Si el argumento en el último caso fuere que se está en presencia de dos elecciones distintas, una provincial y otra local, entonces debería permitirse votar también en fechas separadas (como entre la Nación y provincias), pero la Constitución lo imposibilita: las elecciones de autoridades municipales se realizarán en forma conjunta con las de autoridades provinciales (art. 155, inc, 7). Ergo, privilegiamos el “proyecto político identitario” siempre y se adopta para ello una sola boleta única para todas las categorías o admitimos discrecionalmente (¿para la próxima elección?) que podemos fraccionar el “proyecto político identitario” para algunos cargos y mantenerlo para otros. Lo que no es posible sostener los dos argumentos a la vez, suena a oxímoron.

¿Gobernabilidad o aspiraciones hegemónicas?

La desafección ciudadana con la política, los partidos y las instituciones democráticas no se soluciona restringiendo la participación, sino haciendo todo lo contrario, abriendo sus puertas para el involucramiento cívico. Las modificaciones a la BUP y el aumento de los umbrales electorales no van en esa dirección democratizadora que se exige. El aumento desproporcionado de las barreras afectará a la democracia santafesina: grandes sectores quedarán sin representación y ello alimentará el escepticismo, el apoliticismo y el tan temido abstencionismo electoral.

La falsa dicotomía entre gobernabilidad y pluralismo termina encubriendo otra discusión: si se quiere una Legislatura que exprese la diversidad de voces que ha caracterizado la política santafesina o se prefiere la concentración en grandes frentes electorales excluyendo a las minorías y, como vimos el caso de Jujuy, alentando una polarización tan paralizante como negativa.

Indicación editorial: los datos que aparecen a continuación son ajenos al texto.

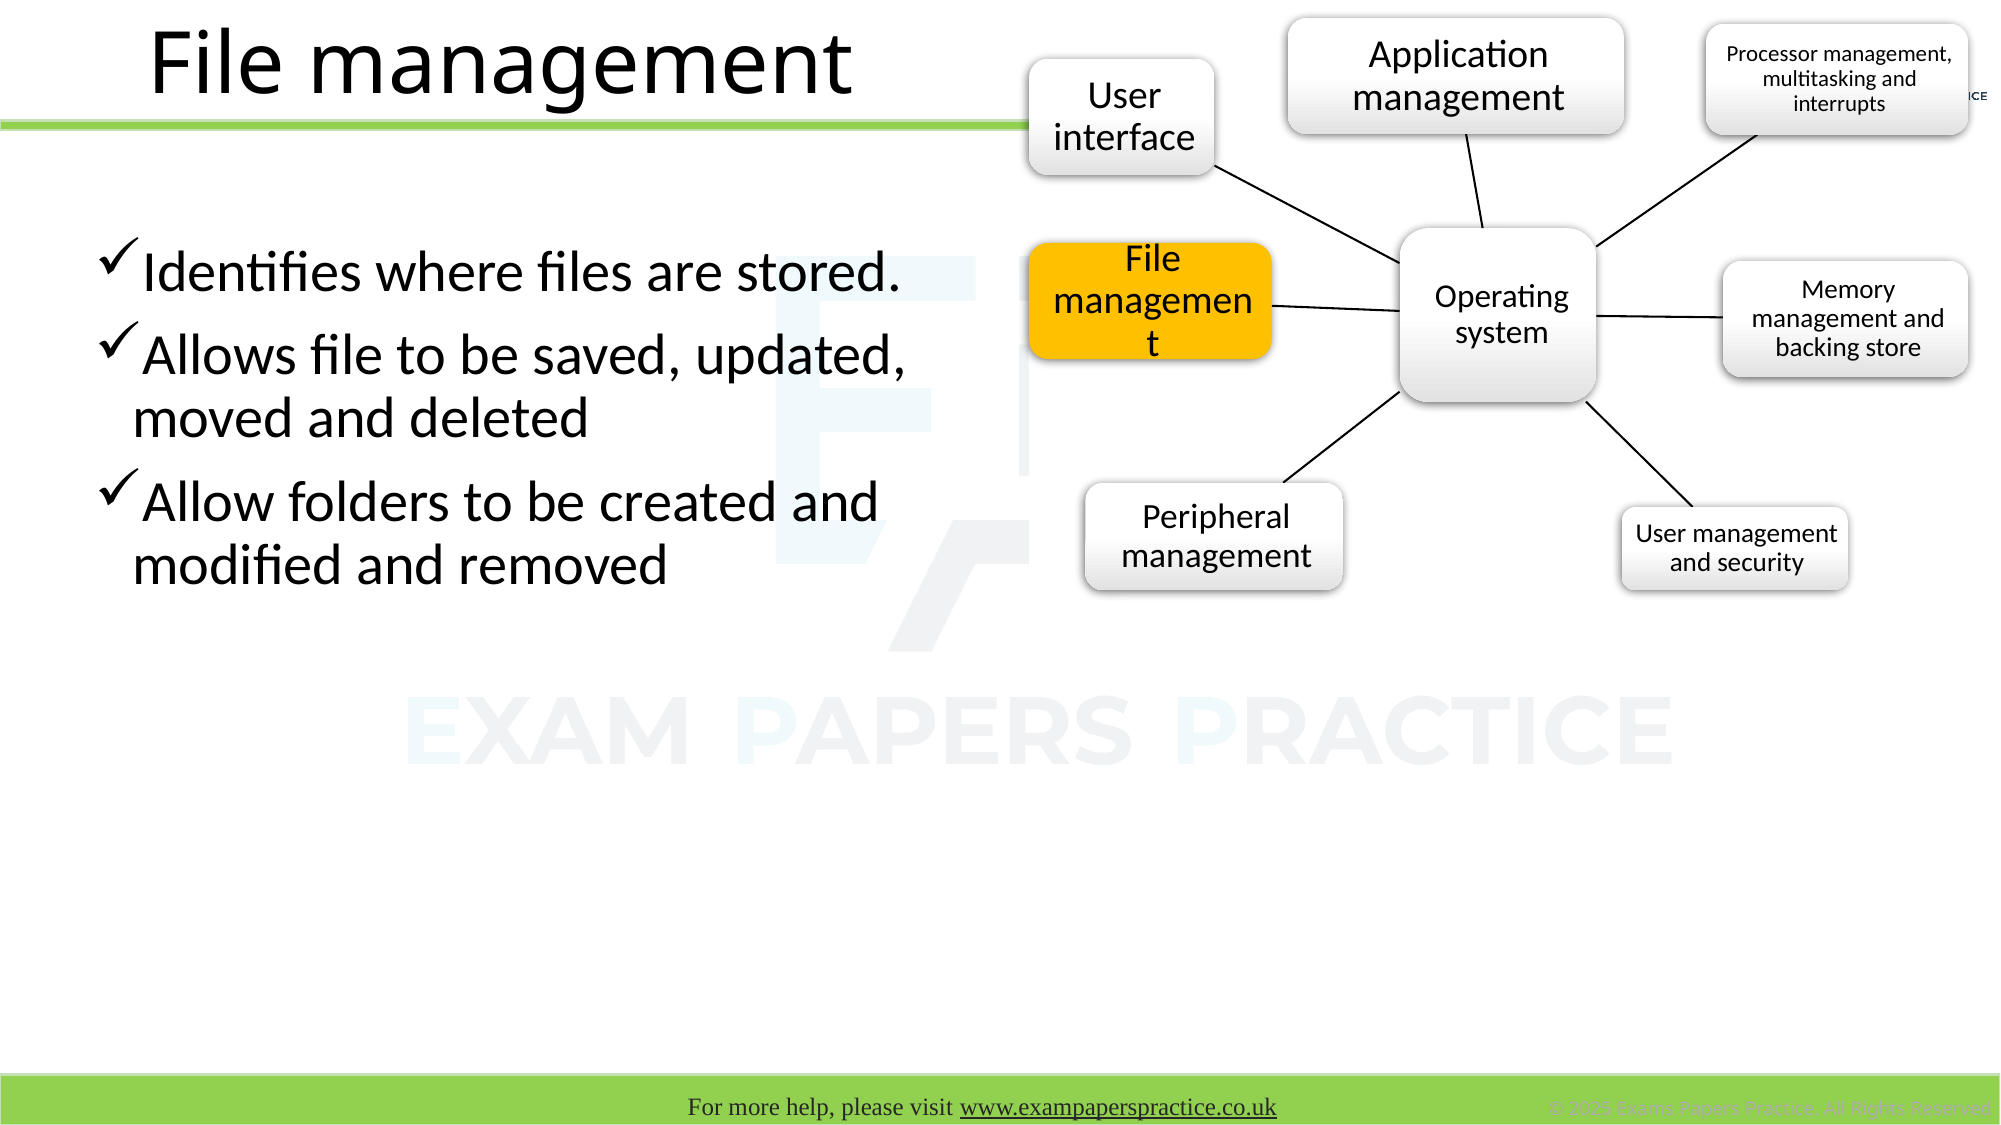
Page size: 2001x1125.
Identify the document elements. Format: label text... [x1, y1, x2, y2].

list Identifies where files are stored. Allows file to be saved, updated, moved and deleted Allow folders to be created and modified and removed [79, 233, 971, 948]
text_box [1028, 11, 1969, 591]
title File management [132, 11, 1028, 121]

Este esquema impide que las opciones críticas se manifiesten según sus votos y se materialice el necesario control republicano y los límites al poder.

Modificar las reglas electorales elevando los umbrales electorales, modificando la BUP según criterios de discrecionalidad, obligando a llevar listas con candidatos a gobernador para presentar listas de diputados o pretender incorporar dispositivos no escritos en los proyectos, pero discutidos en la arena política, como incorporar especie de “listas colectoras” que permitan al candidato a gobernador tener varias opciones partidarias a vice en una misma boleta única (cuestión de dudosa constitucionalidad), no parecen estar dirigidas solamente a lograr “gobernabilidad”, sino que explican, quizá, aspiraciones hegemónicas a contra mano de una tradición institucional democrática, pluralista y republicana que siempre tuvo Santa Fe. Evitemos ese camino. Todavía estamos a tiempo.

La boleta única de Santa Fe sufrirá modificaciones de fondo con la reforma electoral.